What makes these dates particularly hard is the contrast they carry. Holidays are built around togetherness, and that design makes absence visible in ways an ordinary Tuesday does not. You may feel pressure — from family, from the general mood of the season, sometimes from yourself — to appear fine, to keep things normal for others, or to feel something you do not feel. That gap between what the occasion seems to demand and what you actually feel is its own kind of exhaustion.
Some people find that the anticipation is worse than the day. Others find the opposite. Both are common. What is also common is that grief around specific dates does not follow a linear path — a third anniversary can hit harder than a second one, and that is not a sign that something has gone wrong.
What can help
When it comes to navigating grief around anniversaries and holidays, having a loose plan matters more than having the right plan. Look at the calendar before the date arrives and make a conscious choice about how you want to spend it — not because you have to optimize it, but because an unplanned day can feel like it is happening to you. That plan can be simple: stay home, be with people, visit somewhere meaningful, or do something ordinary that provides structure.

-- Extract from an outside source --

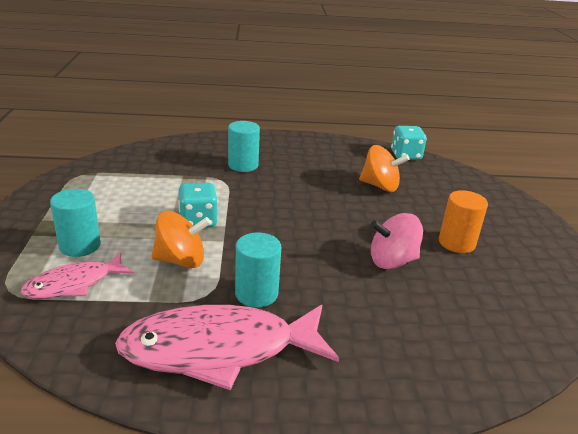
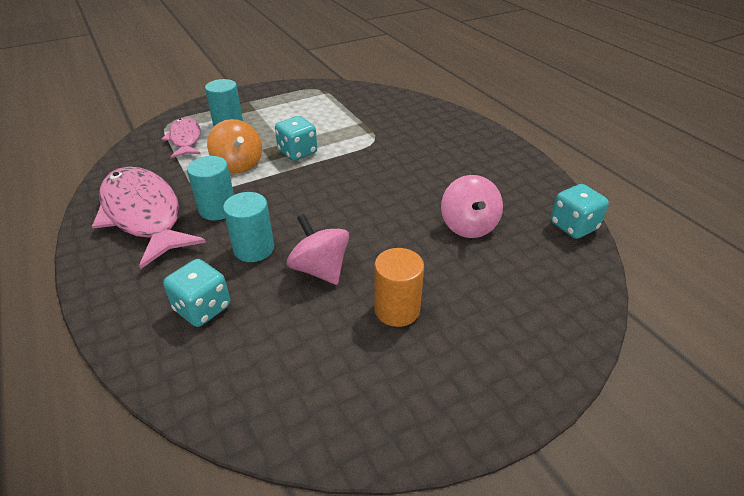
camera: 65 degrees right, 10 degrees up
pink fish [21,252,134,299] -> pink fish turned 45 degrees clockwise [162,117,201,158]
turquoise cylinder [228,121,260,172] -> turquoise cylinder moved to [223,192,274,262]
orange spinning top [359,145,410,192] -> pink spinning top [441,175,503,238]
none -> turquoise dice [163,259,230,327]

Traditions are worth examining rather than automatically continuing or automatically abandoning. Some people find that keeping a tradition — with modifications — helps them feel connected to the person they lost. Others find that the unchanged ritual is too painful and that building something new, even small, gives the day a different shape. A candle lit at dinner, a story told out loud, a donation made in someone's name — these are not replacements, but they can give grief somewhere to go.
Self-care around these dates works better when it starts before the day and extends after it. The day after a hard anniversary can be unexpectedly flat or raw. Letting trusted people know what kind of support you need — presence, distance, or just the option to leave early — removes the burden of performing fine when you are not.
When to reach out
Reaching out for support after a loss is not a sign that something has gone wrong with your grieving — it is often what allows grieving to move at all. A therapist or grief counselor can offer something that well-meaning friends usually cannot: a space where you do not have to manage anyone else's feelings about your loss.
Professional support is worth seeking if anniversary or holiday grief is making it difficult to function for extended stretches, if you find yourself isolating in ways that feel hard to reverse, or if the intensity of these dates seems to be growing rather than shifting over time. Grief that becomes more disabling year over year — rather than painful but navigable — may reflect complicated grief, sometimes called prolonged grief disorder, which responds well to specific therapeutic approaches.
If you are having thoughts of self-harm or suicide, that is not something to wait out. If you are in the US and need immediate support, you can call or text 988 (Suicide & Crisis Lifeline) at any time.